Pakistan launched air raids over eastern Afghanistan on April 16, killing dozens of civilians, RFE/RL reported citing locals as saying.
Islamabad said it was targeting Tehrik-e Taliban Pakistan (TTP) militants. The air strikes provoked unusually harsh exchanges, with the Taliban issuing threats against its longtime ally.
Experts said the root of the growing tensions is the Taliban’s unwillingness to crack down on the TTP, a close ideological and organisational ally.
From its bases inside Afghanistan, the extremist group has intensified its insurgency against Islamabad in recent years.
The Afghan Taliban has mediated peace talks between Islamabad and the TTP, also known as the Pakistani Taliban.
But since a temporary month-long ceasefire expired and peace talks collapsed in December, the militants have increased their cross-border attacks against Pakistani security forces.
“Pakistan is angry that the Taliban are copying its playbook by hosting a militant group hostile to a neighbouring country,” said Sami Yousafzai, a veteran Afghan journalist and commentator who has tracked the Taliban since its emergence in the 1990s.
He was referring to Islamabad’s support to the Taliban during the 20-year US-led war in Afghanistan, RFE/RL reported.

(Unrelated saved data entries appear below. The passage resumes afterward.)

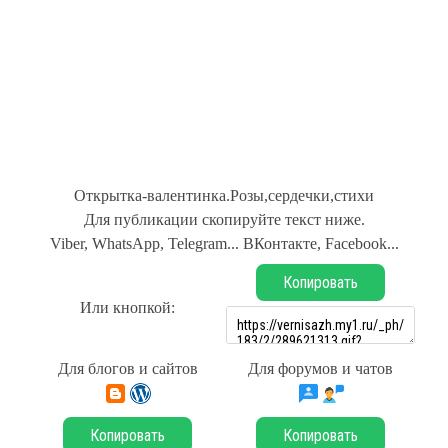
Открытка-валентинка.Розы,сердечки,стихи
Для публикации скопируйте текст ниже.
Viber, WhatsApp, Telegram... ВКонтакте, Facebook...
Копировать
Или кнопкой:
Для блогов и сайтов
Для форумов и чатов
Копировать
Копировать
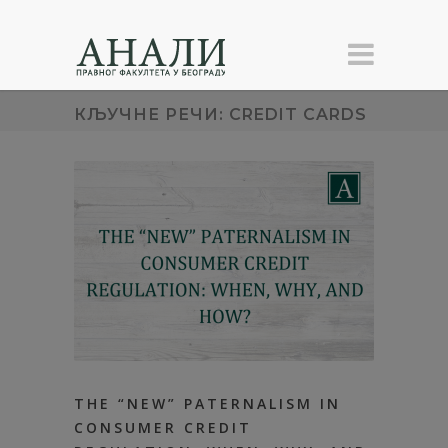
КЉУЧНЕ РЕЧИ: CREDIT CARDS
THE “NEW” PATERNALISM IN
CONSUMER CREDIT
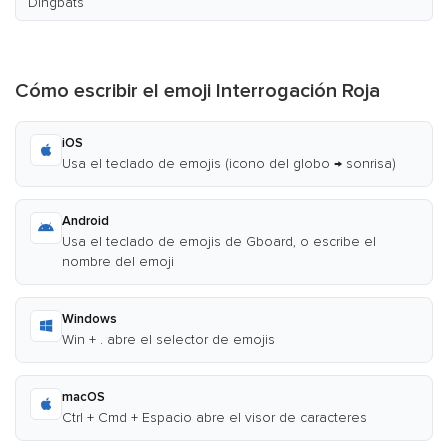
Dingbats
Cómo escribir el emoji Interrogación Roja
iOS
Usa el teclado de emojis (icono del globo → sonrisa)
Android
Usa el teclado de emojis de Gboard, o escribe el
nombre del emoji
Windows
Win + . abre el selector de emojis
macOS
Ctrl + Cmd + Espacio abre el visor de caracteres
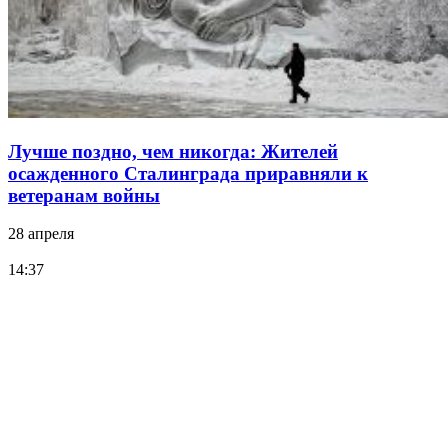
Лучше поздно, чем никогда: Жителей
осажденного Сталинграда приравняли к
ветеранам войны
28 апреля
14:37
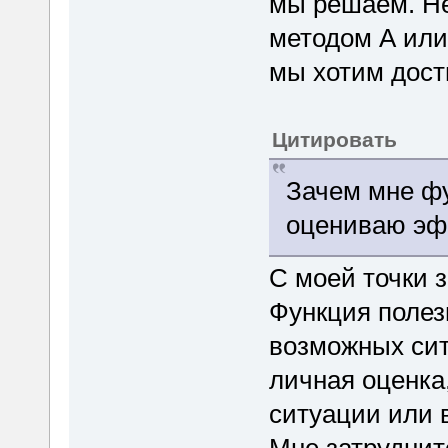
мы решаем. Не
методом А или
мы хотим дост
Цитировать
Зачем мне фу
оцениваю эф
С моей точки з
Функция полез
возможных сит
личная оценка
ситуации или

Yousafzai said the Afghan Taliban is unlikely to bow to Islamabad’s demand that it expels the TTP or prevent it from using Afghan territory from carrying out attacks in Pakistan.
“It will go against the narrative and history of the Taliban to engage in a military offensive against a fellow Islamist group on Pakistan’s behest,” he said.
With the Taliban unwilling to clamp down on the TTP, Pakistan is likely to continue targeting TTP sanctuaries in Afghanistan, which will further strain Islamabad’s ties with the militants, analysts said.